Can the Greens re-emerge from the wilderness?
Convention provides evidence of new energy in the party
Green Party leader Eamon Ryan has taken a gamble by standing in Europe. Photograph: Cyril Byrne / Irish Times
After about a year of entering government back in 2007 the Greens realised their status had changed from being coalition partners to being accessories after the fact.
As the recession bit hard and the government started imposing punitive measures, Fianna Fáil started to get it in the neck for creating the flagrantly spendthrift society of the noughties. The Greens were pilloried even more, for staying on in an unpopular administration meting out harsh harsh medicine.
And when the people handed down their verdicts in 2009 and 2011, it was the smaller coalition party which felt the cosh disproportionately. They lost 13 of their 16 full council seats in 2009 (and since then one of the remaining three county councillors has defected to Fianna Fáil). In the 2011 election, the party was wiped out, losing all of its six seats.
Moreover, its national share of the vote fell to below the critical 2 per cent threshold, meaning it lost all State funding. With few public representatives and no money the party faced an even greater existential threat than its erstwhile coalition partners.
The party is holding its convention this weekend in Dublin. And for the first time, there is a sense that it is not in the doldrums, that it may just have a future.
The convention, in the Hilton Hotel near the canal, has as its title ‘A New Direction’.
In truth, it is less a new direction than a return to the an old direction, but an important one, the one that first made the Greens attractive to a certain constituency. That has involved three key messages which can be summarised as: sustainable at local level (planning, transport, recycling), sustainable at global level (climate change, renewables): and honest politically (no tolerance of insiders lobbying or vested interests).
What is noticeable at the party convention that there is a pep in the step that has been absent in the past few years and the first nascent signs the party can stage a recovery of kind in the local and European elections, which will be more critical for it (in all senses) than for other parties. One of the most interesting questions from the floor asked local elections candidates about the kind of reception they were getting - what was clear is there is still a residual anger among some but for most it has dissipated.
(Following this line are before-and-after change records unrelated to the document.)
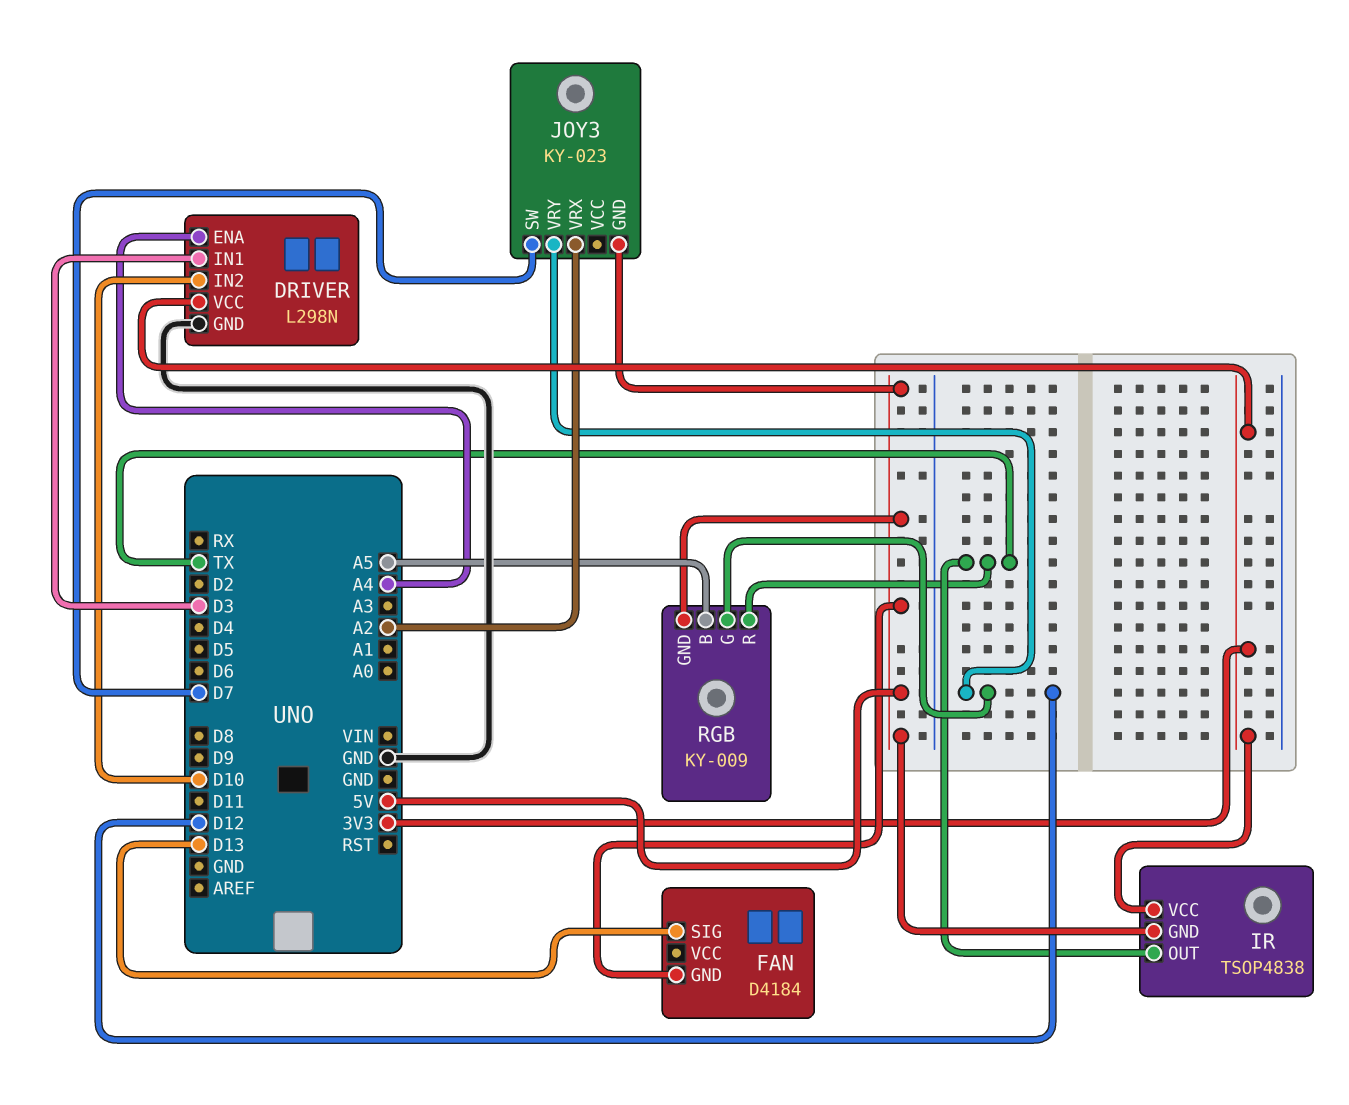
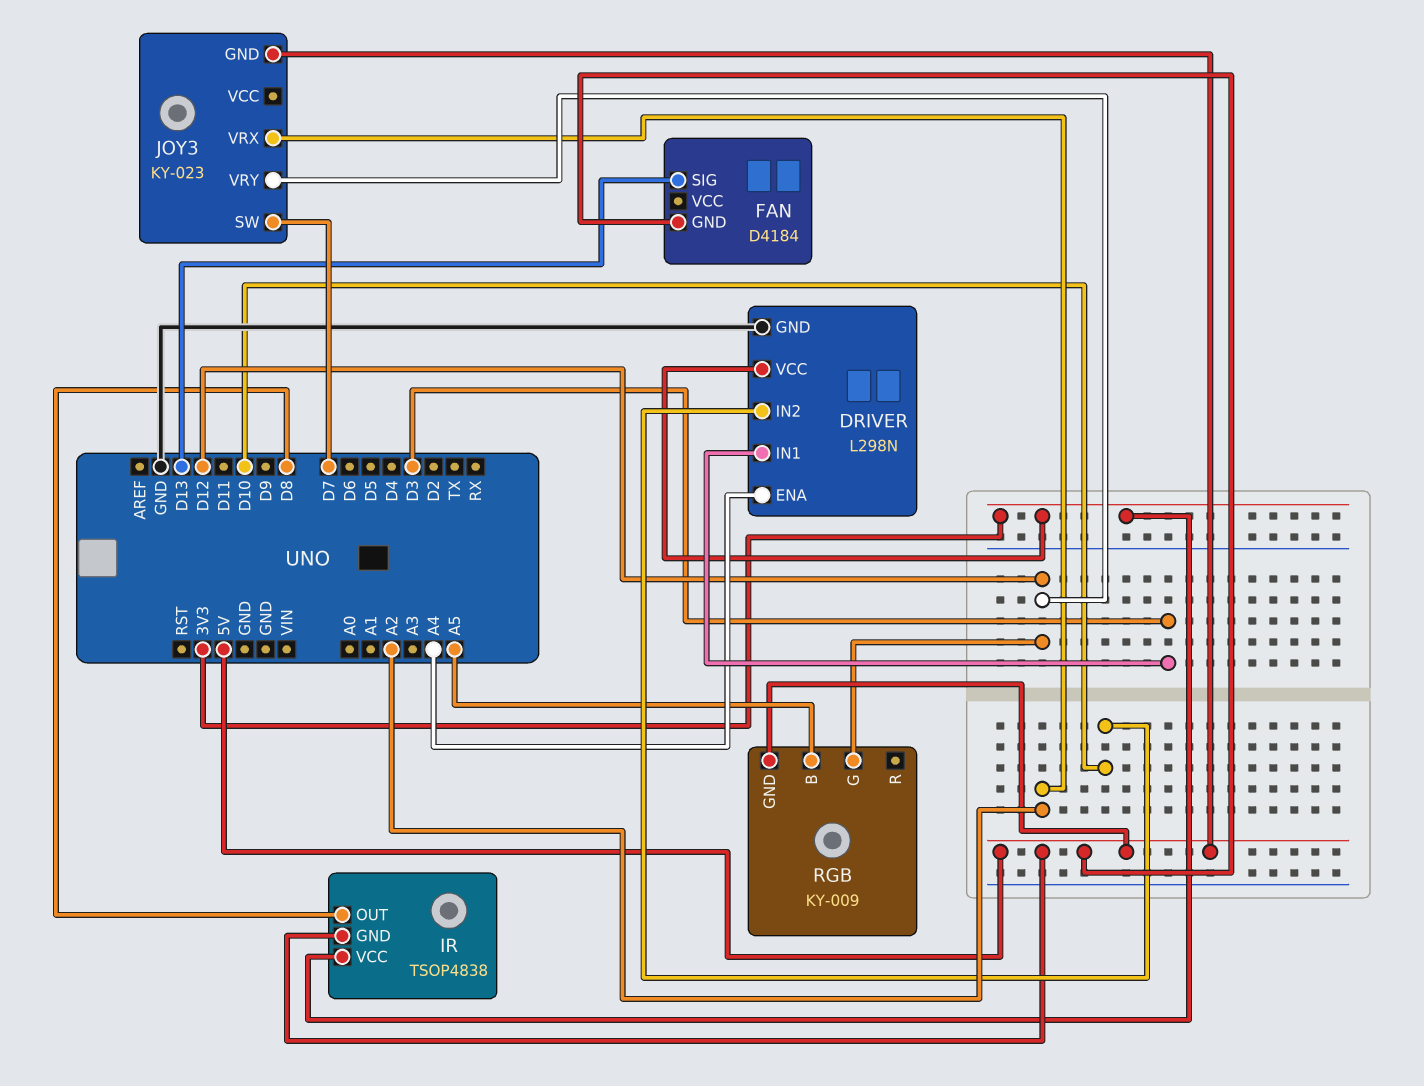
IR pin OUT: TX -> D8
RGB pin R: TX -> none

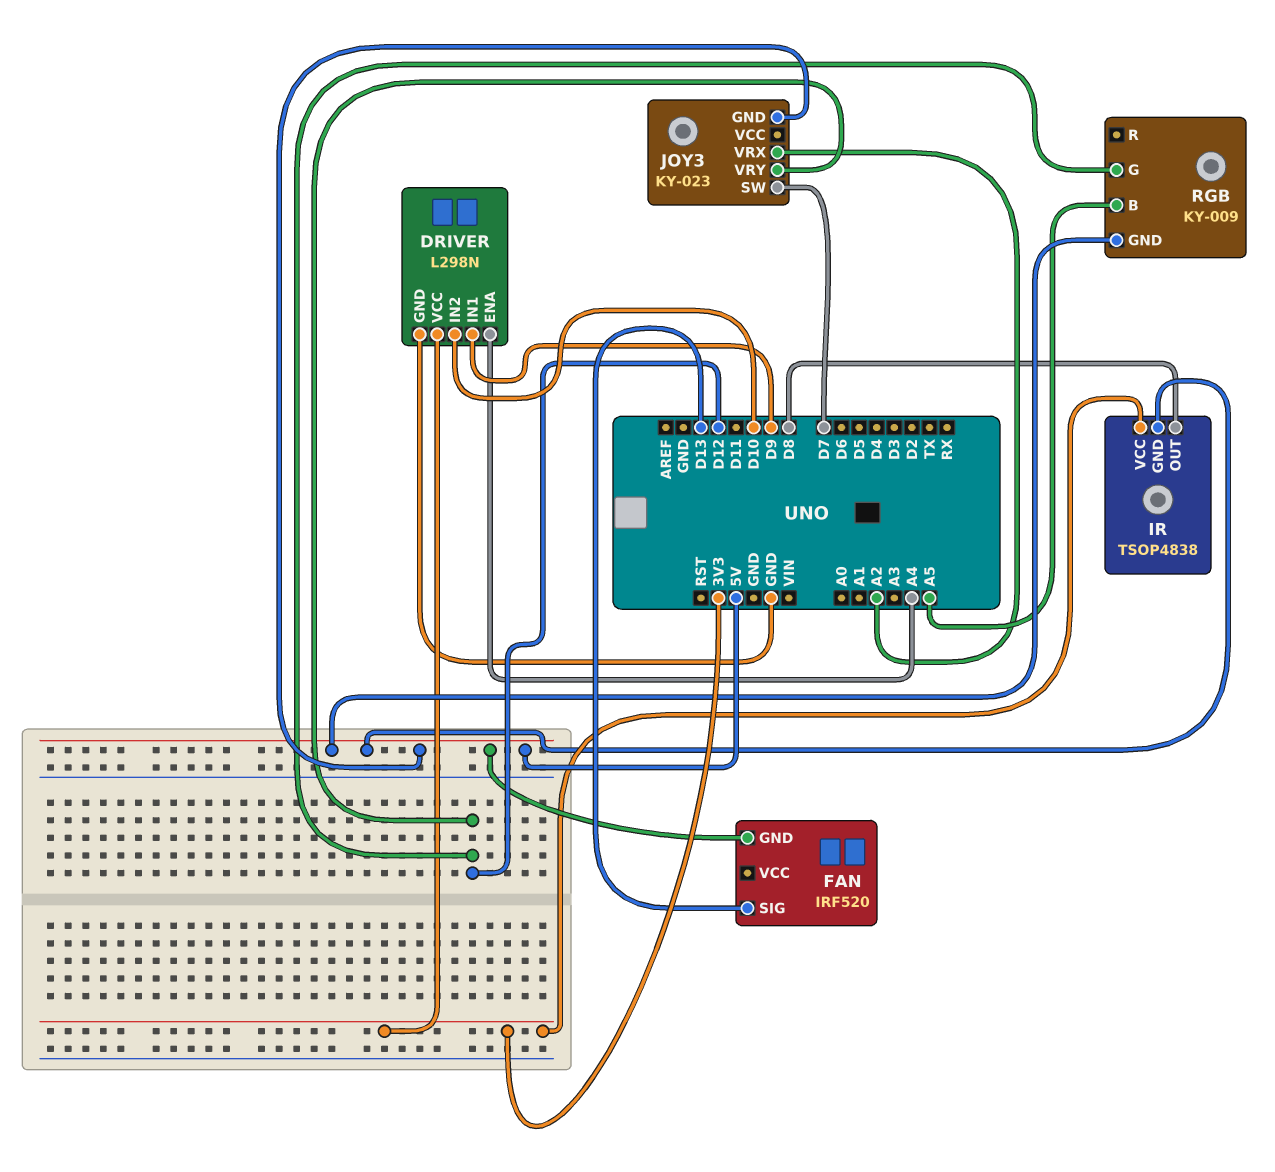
DRIVER pin IN1: D3 -> D9
FAN: D4184 -> IRF520

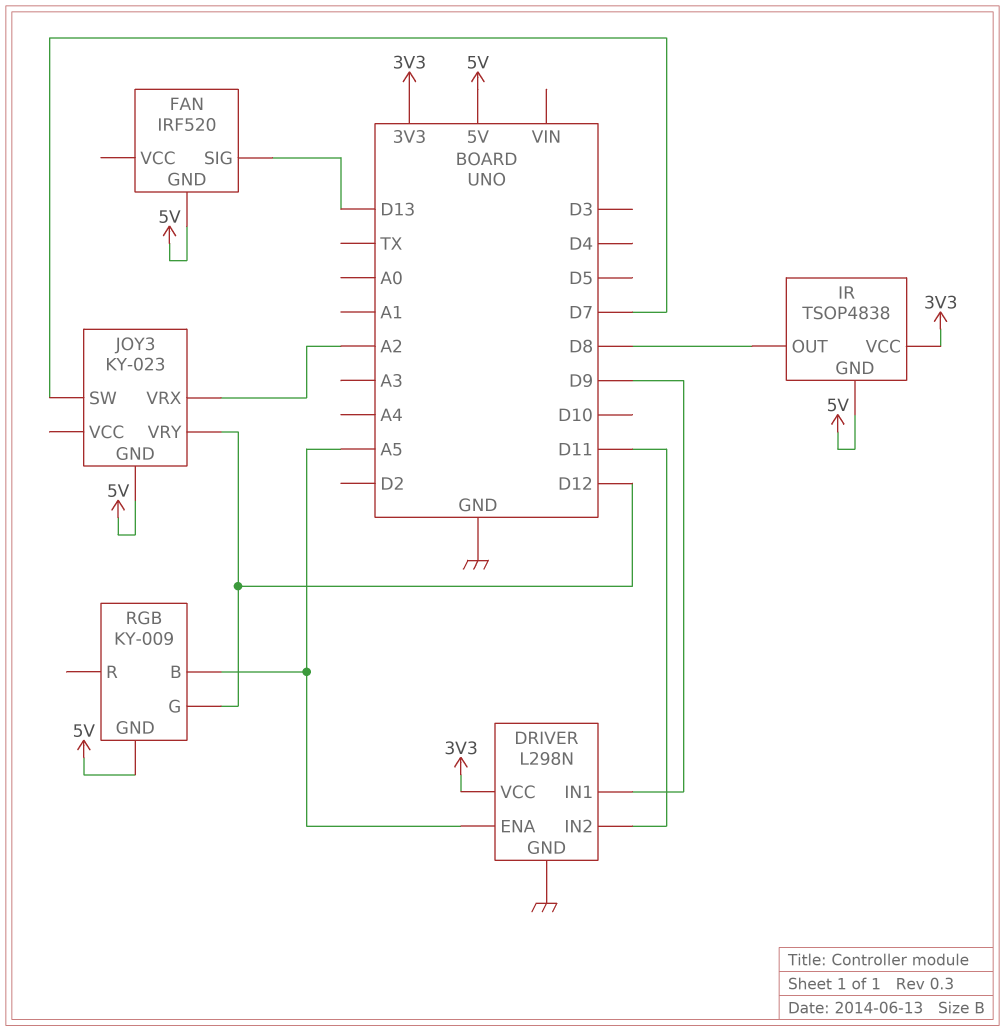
DRIVER pin ENA: A4 -> A5
DRIVER pin IN2: D10 -> D11

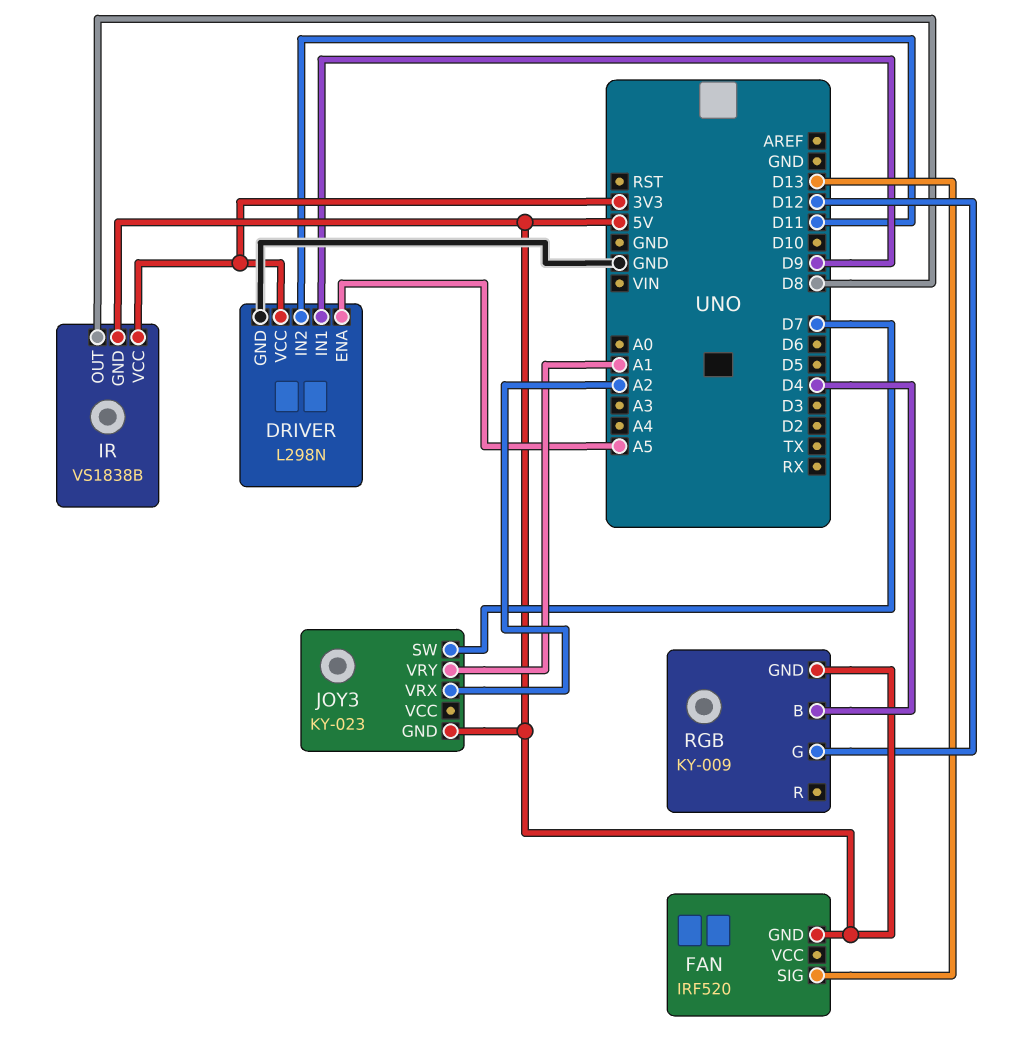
IR: TSOP4838 -> VS1838B
JOY3 pin VRY: D12 -> A1
RGB pin B: A5 -> D4

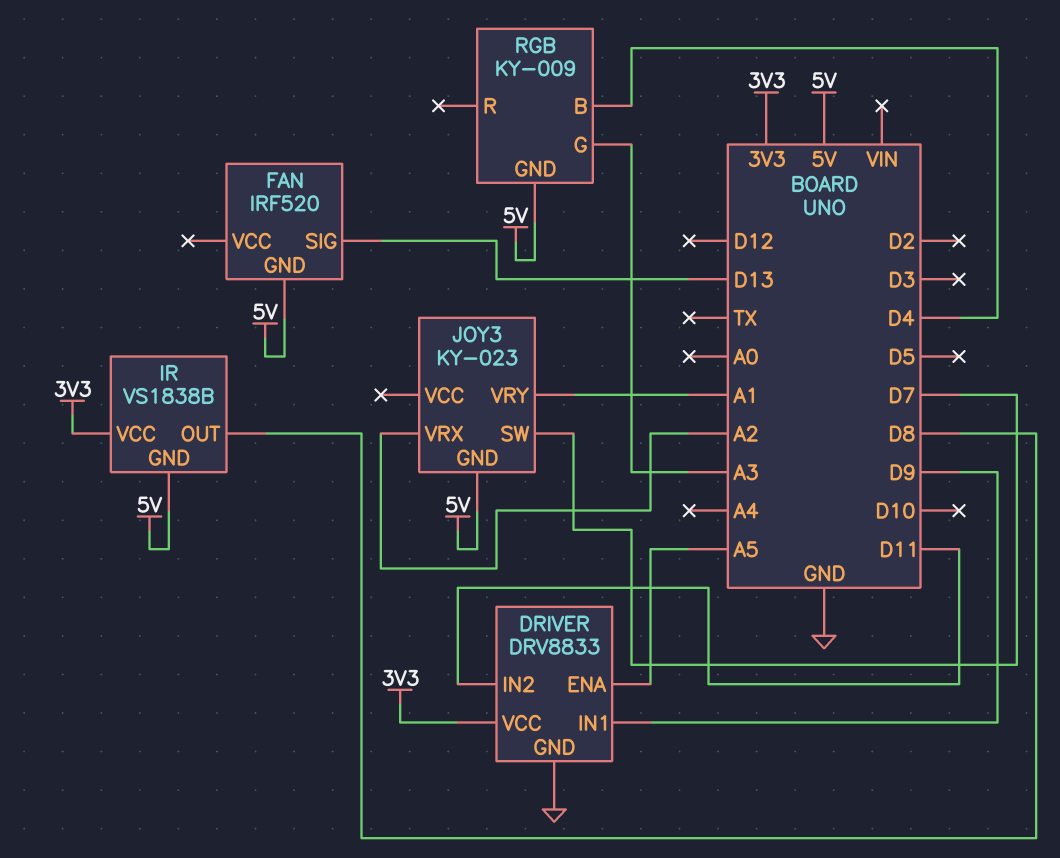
DRIVER: L298N -> DRV8833
RGB pin G: D12 -> A3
As its experienced Kilkenny councillor Malcolm Noonan told delegates that when they go to doorsteps they know they are standing for election for the right reasons.
The attendance was respectable for a small party and speakers referred to recent events like flooding, gridlock, extreme weather to argue that the party was still relevant.
The two issues that cropped up most frequently were planning and climate change, two of the party’s policy bulwarks.
Leader Eamon Ryan has taken a gamble by standing in Europe. It’s a big ask, given the party’s low standings in the poll and a very competitive Dublin constituency. If he succeeds, it will provide a big fillip (and much needed resources). If he fails, he will continue to the only leader of a political party in the country who does not have a mandate. Even if he wins, it will be difficult to lead the part into the next general election as an MEP.
In Ryan’s speech to the conference, what grabbed the attention was an (unusual for him) aggressive attack on Government personalities. Phil Hogan was the first to be excoriated for his local government reforms, which Ryan claimed was a gerrymander that concentrated power into the hands of Fine Gael. He also described the process to create a directly-directed Mayor of Dublin as a farce. Hogan wasn’t the only one in his sights. So was Fine Gael strategist and former Rehab CEO Frank Flannery, who Ryan claimed personified a culture of insiderism and favouritism.